* Consigne
Présentez chaque ligne de toutes les entrées ci-dessous dans un tableau Markdown à deux colonnes, « N° » pour le numéro de rang et « Texte » pour la ligne. Omettez les lignes vides.

* Données fournies
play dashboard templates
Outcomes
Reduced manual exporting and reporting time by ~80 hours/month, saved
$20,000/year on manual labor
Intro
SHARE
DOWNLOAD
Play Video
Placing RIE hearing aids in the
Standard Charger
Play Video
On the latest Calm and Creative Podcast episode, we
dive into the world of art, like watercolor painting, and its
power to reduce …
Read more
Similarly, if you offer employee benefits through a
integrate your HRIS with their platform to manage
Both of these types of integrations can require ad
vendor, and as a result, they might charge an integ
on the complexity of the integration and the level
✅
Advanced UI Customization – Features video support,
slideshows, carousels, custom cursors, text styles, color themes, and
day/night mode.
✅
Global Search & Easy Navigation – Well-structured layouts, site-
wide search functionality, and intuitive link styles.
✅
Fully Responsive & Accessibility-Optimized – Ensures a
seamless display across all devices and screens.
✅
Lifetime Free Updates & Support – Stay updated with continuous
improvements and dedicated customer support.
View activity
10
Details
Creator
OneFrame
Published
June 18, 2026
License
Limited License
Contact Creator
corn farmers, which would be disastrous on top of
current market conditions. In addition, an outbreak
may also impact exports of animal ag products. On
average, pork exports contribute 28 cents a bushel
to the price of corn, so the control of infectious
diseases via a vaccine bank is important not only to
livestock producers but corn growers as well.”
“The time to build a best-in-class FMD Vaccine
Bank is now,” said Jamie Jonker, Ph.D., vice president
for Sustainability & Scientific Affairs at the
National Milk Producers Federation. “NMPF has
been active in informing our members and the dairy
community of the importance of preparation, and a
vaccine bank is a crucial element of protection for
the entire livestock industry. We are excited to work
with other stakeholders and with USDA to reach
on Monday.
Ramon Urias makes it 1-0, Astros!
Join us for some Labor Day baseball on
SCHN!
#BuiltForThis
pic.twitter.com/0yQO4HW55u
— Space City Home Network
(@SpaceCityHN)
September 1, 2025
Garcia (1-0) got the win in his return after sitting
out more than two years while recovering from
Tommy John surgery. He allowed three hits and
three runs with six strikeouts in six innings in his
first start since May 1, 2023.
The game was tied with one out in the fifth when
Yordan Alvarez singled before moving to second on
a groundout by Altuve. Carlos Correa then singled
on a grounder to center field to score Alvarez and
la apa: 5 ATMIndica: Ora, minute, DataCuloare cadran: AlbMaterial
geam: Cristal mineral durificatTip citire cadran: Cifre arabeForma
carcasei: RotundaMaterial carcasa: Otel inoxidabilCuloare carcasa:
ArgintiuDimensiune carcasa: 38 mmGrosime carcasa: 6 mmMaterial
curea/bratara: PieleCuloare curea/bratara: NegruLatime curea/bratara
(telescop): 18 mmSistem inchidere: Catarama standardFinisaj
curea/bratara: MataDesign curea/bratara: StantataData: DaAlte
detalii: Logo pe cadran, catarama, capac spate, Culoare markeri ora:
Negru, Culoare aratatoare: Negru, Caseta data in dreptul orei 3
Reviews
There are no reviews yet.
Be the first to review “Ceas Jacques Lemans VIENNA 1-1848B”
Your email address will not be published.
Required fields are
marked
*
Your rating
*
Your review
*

* Corrigé
| N° | Texte |
|---|---|
| 1 | play dashboard templates |
| 2 | Outcomes |
| 3 | Reduced manual exporting and reporting time by ~80 hours/month, saved |
| 4 | $20,000/year on manual labor |
| 5 | Intro |
| 6 | SHARE |
| 7 | DOWNLOAD |
| 8 | Play Video |
| 9 | Placing RIE hearing aids in the |
| 10 | Standard Charger |
| 11 | Play Video |
| 12 | On the latest Calm and Creative Podcast episode, we |
| 13 | dive into the world of art, like watercolor painting, and its |
| 14 | power to reduce … |
| 15 | Read more |
| 16 | Similarly, if you offer employee benefits through a |
| 17 | integrate your HRIS with their platform to manage |
| 18 | Both of these types of integrations can require ad |
| 19 | vendor, and as a result, they might charge an integ |
| 20 | on the complexity of the integration and the level |
| 21 | ✅ |
| 22 | Advanced UI Customization – Features video support, |
| 23 | slideshows, carousels, custom cursors, text styles, color themes, and |
| 24 | day/night mode. |
| 25 | ✅ |
| 26 | Global Search & Easy Navigation – Well-structured layouts, site- |
| 27 | wide search functionality, and intuitive link styles. |
| 28 | ✅ |
| 29 | Fully Responsive & Accessibility-Optimized – Ensures a |
| 30 | seamless display across all devices and screens. |
| 31 | ✅ |
| 32 | Lifetime Free Updates & Support – Stay updated with continuous |
| 33 | improvements and dedicated customer support. |
| 34 | View activity |
| 35 | 10 |
| 36 | Details |
| 37 | Creator |
| 38 | OneFrame |
| 39 | Published |
| 40 | June 18, 2026 |
| 41 | License |
| 42 | Limited License |
| 43 | Contact Creator |
| 44 | corn farmers, which would be disastrous on top of |
| 45 | current market conditions. In addition, an outbreak |
| 46 | may also impact exports of animal ag products. On |
| 47 | average, pork exports contribute 28 cents a bushel |
| 48 | to the price of corn, so the control of infectious |
| 49 | diseases via a vaccine bank is important not only to |
| 50 | livestock producers but corn growers as well.” |
| 51 | “The time to build a best-in-class FMD Vaccine |
| 52 | Bank is now,” said Jamie Jonker, Ph.D., vice president |
| 53 | for Sustainability & Scientific Affairs at the |
| 54 | National Milk Producers Federation. “NMPF has |
| 55 | been active in informing our members and the dairy |
| 56 | community of the importance of preparation, and a |
| 57 | vaccine bank is a crucial element of protection for |
| 58 | the entire livestock industry. We are excited to work |
| 59 | with other stakeholders and with USDA to reach |
| 60 | on Monday. |
| 61 | Ramon Urias makes it 1-0, Astros! |
| 62 | Join us for some Labor Day baseball on |
| 63 | SCHN! |
| 64 | #BuiltForThis |
| 65 | pic.twitter.com/0yQO4HW55u |
| 66 | — Space City Home Network |
| 67 | (@SpaceCityHN) |
| 68 | September 1, 2025 |
| 69 | Garcia (1-0) got the win in his return after sitting |
| 70 | out more than two years while recovering from |
| 71 | Tommy John surgery. He allowed three hits and |
| 72 | three runs with six strikeouts in six innings in his |
| 73 | first start since May 1, 2023. |
| 74 | The game was tied with one out in the fifth when |
| 75 | Yordan Alvarez singled before moving to second on |
| 76 | a groundout by Altuve. Carlos Correa then singled |
| 77 | on a grounder to center field to score Alvarez and |
| 78 | la apa: 5 ATMIndica: Ora, minute, DataCuloare cadran: AlbMaterial |
| 79 | geam: Cristal mineral durificatTip citire cadran: Cifre arabeForma |
| 80 | carcasei: RotundaMaterial carcasa: Otel inoxidabilCuloare carcasa: |
| 81 | ArgintiuDimensiune carcasa: 38 mmGrosime carcasa: 6 mmMaterial |
| 82 | curea/bratara: PieleCuloare curea/bratara: NegruLatime curea/bratara |
| 83 | (telescop): 18 mmSistem inchidere: Catarama standardFinisaj |
| 84 | curea/bratara: MataDesign curea/bratara: StantataData: DaAlte |
| 85 | detalii: Logo pe cadran, catarama, capac spate, Culoare markeri ora: |
| 86 | Negru, Culoare aratatoare: Negru, Caseta data in dreptul orei 3 |
| 87 | Reviews |
| 88 | There are no reviews yet. |
| 89 | Be the first to review “Ceas Jacques Lemans VIENNA 1-1848B” |
| 90 | Your email address will not be published. |
| 91 | Required fields are |
| 92 | marked |
| 93 | * |
| 94 | Your rating |
| 95 | * |
| 96 | Your review |
| 97 | * |